## Questions:
A - According to the fruit fly research text, what does the extra seminal protein cost the male?
B - Carry on the fruit fly research text from the point where it stops.

## Source text:
Researchers at the University of Oxford have discovered that male fruit flies adjust their seminal fluid depending on the levels of competition from other males.
When more rivals are around, they create and add extra protein to their seminal fluid making it extra potent. This boosts the number of offspring their partners produce, but the extra effort comes at a cost: it tires the male out and makes him sluggish to remate.
It previously wasn’t known if sperm and seminal fluid could be changed independent of each other, but this research shows that it can.
Humans also transfer both sperm and seminal fluid during ejaculation and this finding could suggest a new understanding of factors affecting fertility. It may also suggest novel treatment avenues for the current male ‘fertility crisis’, evidenced by human sperm counts declining steeply over the past 40 years.
The researchers’ data, published today in PNAS, suggest that male fruit flies use different rules for changing different parts of semen. If exposed to one or many rivals the researchers observed increases in sperm transfer compared to zero rivals. However, with seminal protein they observed increases in protein transfer in the presence of many compared to one or zero.

## Collected data entries:
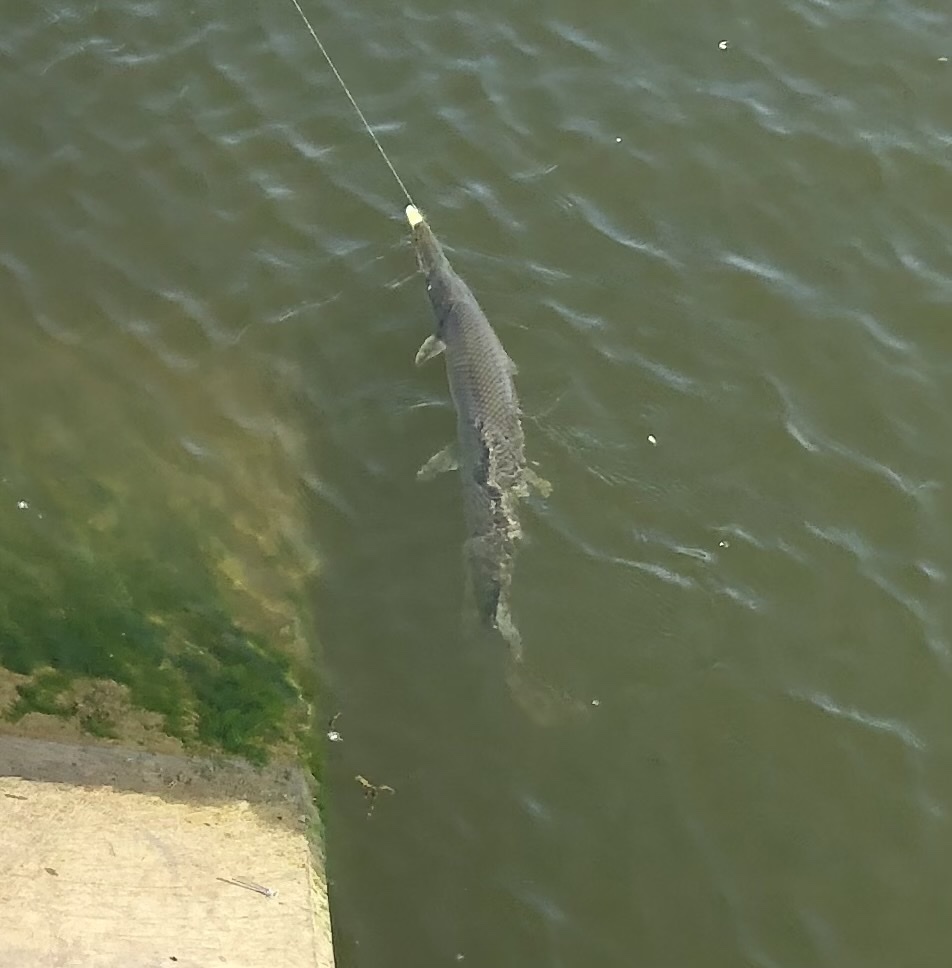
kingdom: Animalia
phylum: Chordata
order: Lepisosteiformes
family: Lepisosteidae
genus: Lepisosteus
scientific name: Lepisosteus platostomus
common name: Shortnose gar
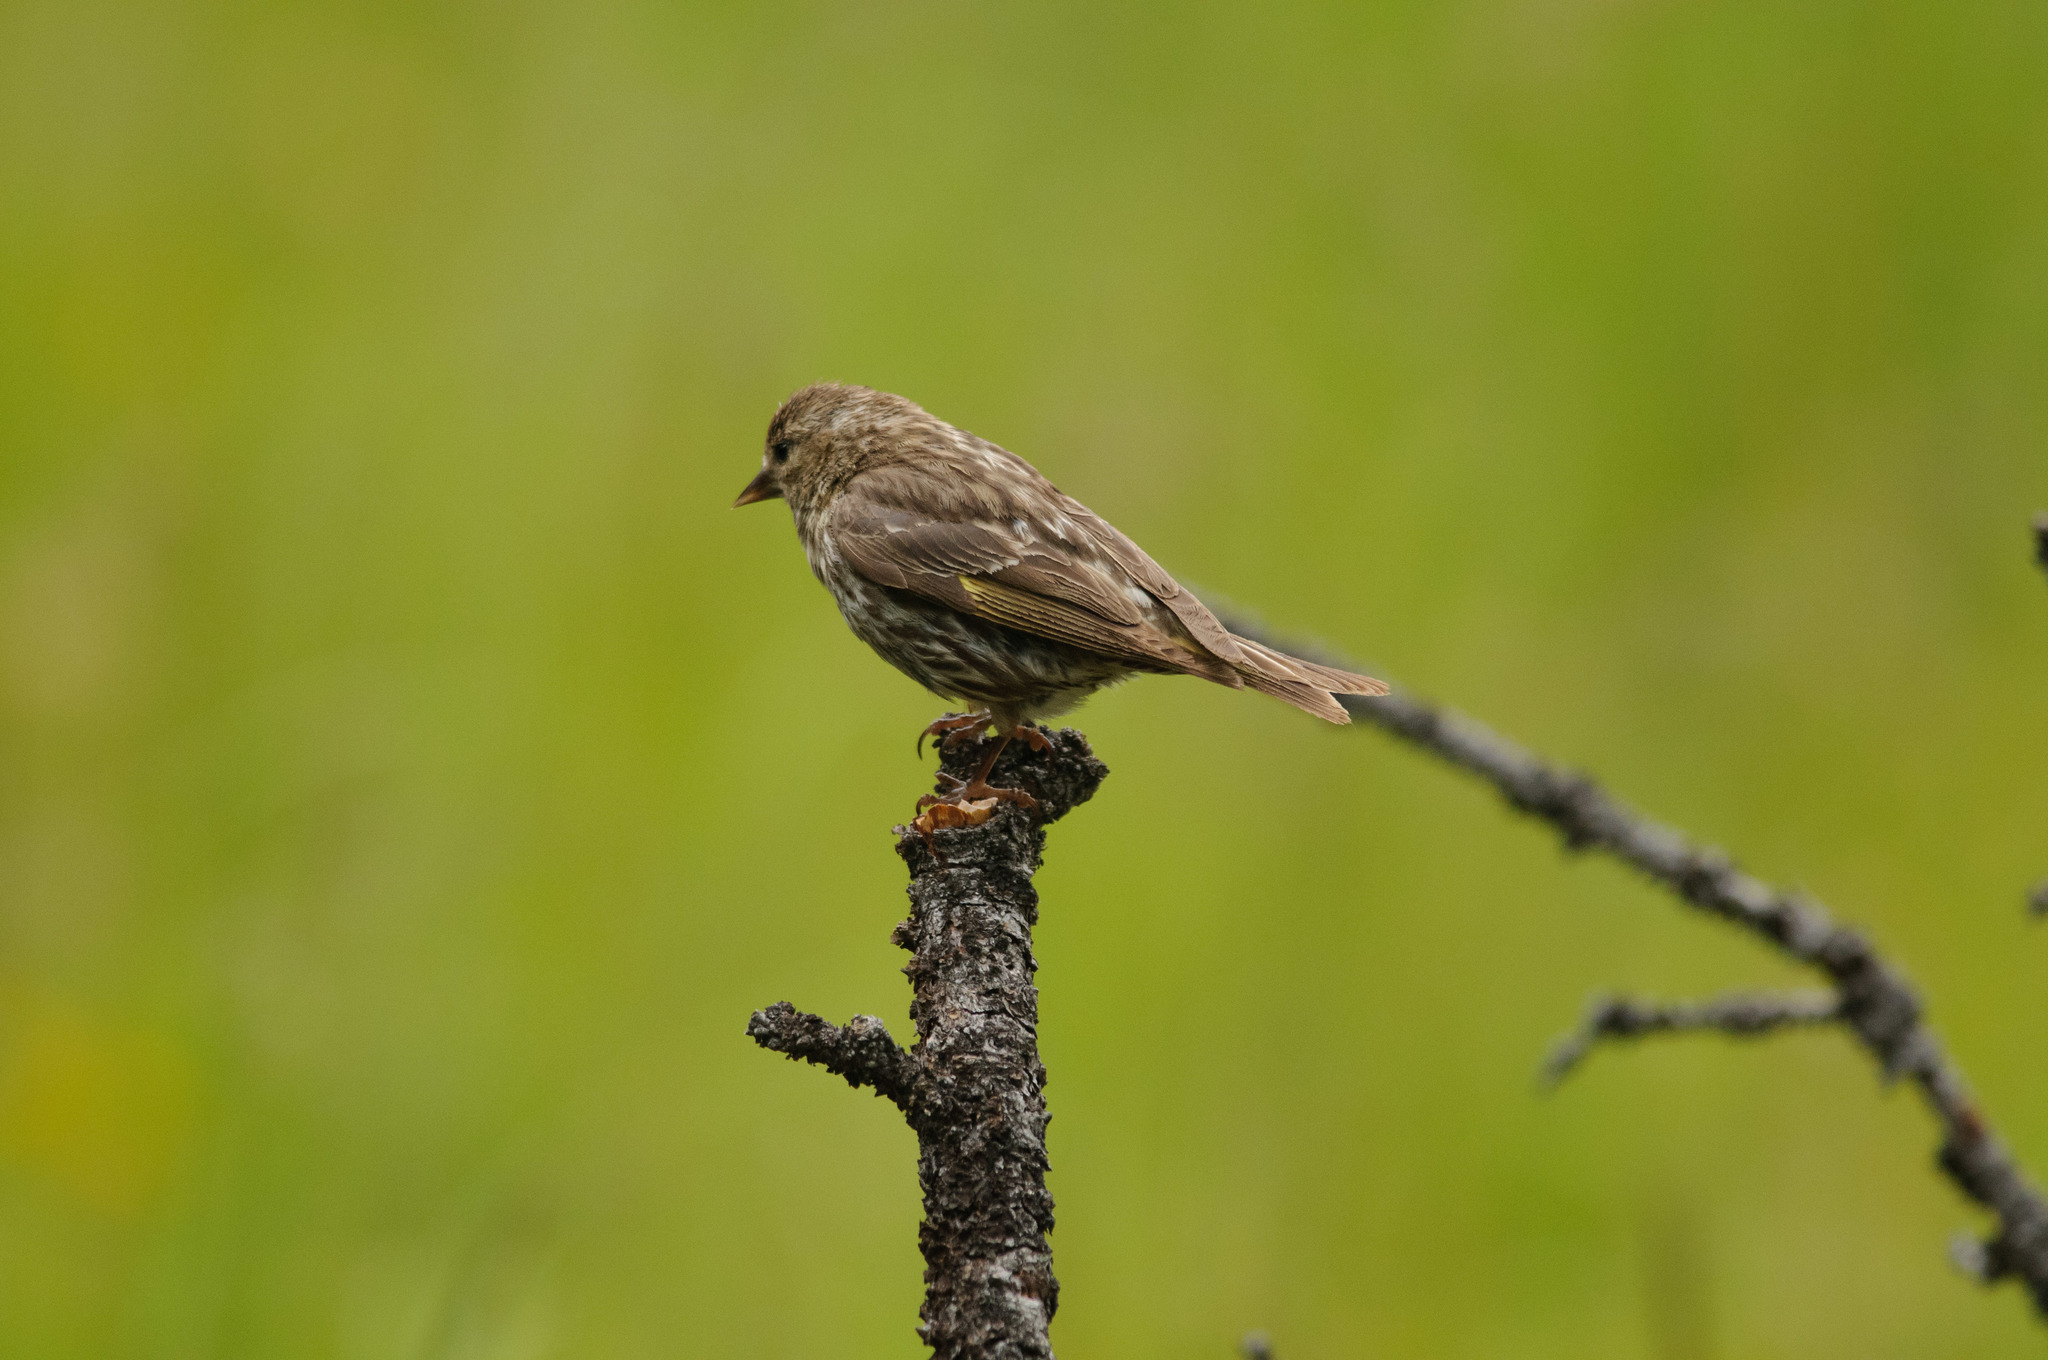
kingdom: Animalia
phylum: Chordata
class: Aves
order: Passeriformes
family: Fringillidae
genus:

## Answers by item number:
A - It tires him out and makes him sluggish to remate.

B -
Lead researcher, Dr Ben Hopkins, from the Department of Zoology, University of Oxford, said: ‘It reminds us that seminal fluid is a key mediator of reproductive success. It also shows that the amount of seminal proteins males transfer is variable, changing in response to the social environment.’
‘Males are prudent and responsive. They use the number of rivals around them to predict the threat of sperm competition – the battle between the sperm of rival males for fertilisations – and then adjust their ejaculates accordingly.’
The occurrence of males changing what they put into their ejaculate to meet the demands of competition is known as ‘plastic’ or ‘strategic’ ejaculate allocation.
Males in some species, including humans, transfer millions more sperm than are required for successful fertilisation, which is thought to be a product of sperm competition: if a female mates with multiples males then a male can boost his fertilisation success by transferring more sperm than his rivals.
The logic of plastic ejaculate allocation is that it's only worth transferring all that sperm if competition is likely. If males can predict the threat of competition then they can transfer a smaller ejaculate, and ultimately save their limited reserves of sperm for future matings. But researchers didn’t know whether this same logic held true for other parts of the ejaculate. This work suggests that it does, but the rules for seminal proteins are different than for sperm.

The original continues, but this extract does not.